» ITEMS
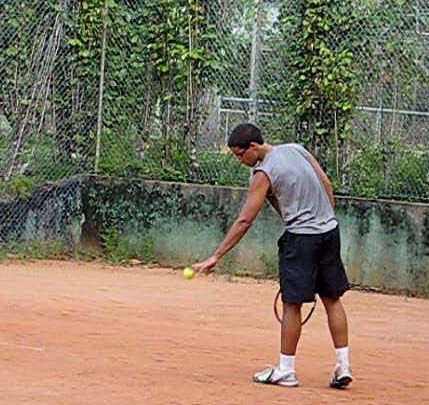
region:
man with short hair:
[176, 107, 318, 173]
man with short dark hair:
[139, 82, 345, 200]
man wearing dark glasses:
[187, 82, 318, 206]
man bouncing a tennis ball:
[146, 86, 330, 323]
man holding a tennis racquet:
[181, 106, 361, 384]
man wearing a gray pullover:
[193, 88, 348, 265]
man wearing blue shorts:
[249, 206, 376, 344]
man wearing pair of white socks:
[247, 307, 364, 375]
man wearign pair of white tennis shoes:
[234, 355, 379, 399]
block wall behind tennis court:
[0, 156, 403, 303]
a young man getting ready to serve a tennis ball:
[182, 121, 360, 386]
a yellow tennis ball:
[182, 265, 194, 279]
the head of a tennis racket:
[273, 290, 315, 323]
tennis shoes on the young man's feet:
[251, 364, 353, 389]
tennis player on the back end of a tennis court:
[2, 123, 425, 401]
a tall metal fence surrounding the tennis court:
[0, 1, 427, 203]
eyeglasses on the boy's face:
[233, 148, 248, 161]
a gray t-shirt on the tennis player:
[192, 122, 354, 389]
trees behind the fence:
[1, 1, 428, 173]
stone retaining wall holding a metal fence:
[58, 179, 186, 259]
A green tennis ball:
[177, 260, 199, 282]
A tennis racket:
[264, 261, 333, 333]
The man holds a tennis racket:
[250, 135, 369, 396]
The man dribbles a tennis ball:
[177, 108, 265, 319]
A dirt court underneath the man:
[21, 280, 247, 400]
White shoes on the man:
[251, 356, 361, 395]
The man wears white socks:
[270, 341, 365, 378]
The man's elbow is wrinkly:
[237, 218, 253, 232]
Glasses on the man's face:
[234, 147, 251, 161]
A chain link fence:
[0, 3, 428, 192]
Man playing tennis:
[169, 95, 373, 403]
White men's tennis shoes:
[252, 362, 298, 384]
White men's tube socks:
[280, 351, 294, 368]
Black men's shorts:
[274, 232, 349, 300]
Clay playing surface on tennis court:
[65, 288, 213, 359]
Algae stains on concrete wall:
[116, 180, 210, 231]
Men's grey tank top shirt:
[265, 146, 339, 232]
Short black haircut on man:
[227, 121, 266, 163]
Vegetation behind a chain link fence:
[121, 5, 207, 175]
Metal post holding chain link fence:
[91, 0, 108, 175]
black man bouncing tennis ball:
[183, 122, 353, 386]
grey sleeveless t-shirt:
[254, 146, 338, 231]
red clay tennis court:
[1, 257, 428, 402]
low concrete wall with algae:
[1, 170, 428, 298]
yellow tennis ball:
[184, 265, 195, 280]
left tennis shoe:
[252, 366, 299, 385]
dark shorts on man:
[277, 223, 351, 302]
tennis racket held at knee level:
[272, 287, 316, 320]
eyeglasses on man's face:
[233, 147, 246, 155]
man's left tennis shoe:
[327, 361, 351, 386]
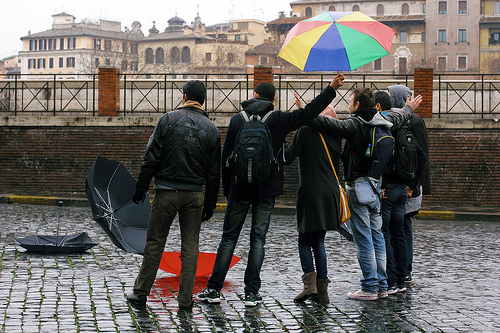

» REQUEST
Pull out every line that contains the word "bouncing".

» SOLUTION FOR THIS TASK
man bouncing a tennis ball:
black man bouncing tennis ball:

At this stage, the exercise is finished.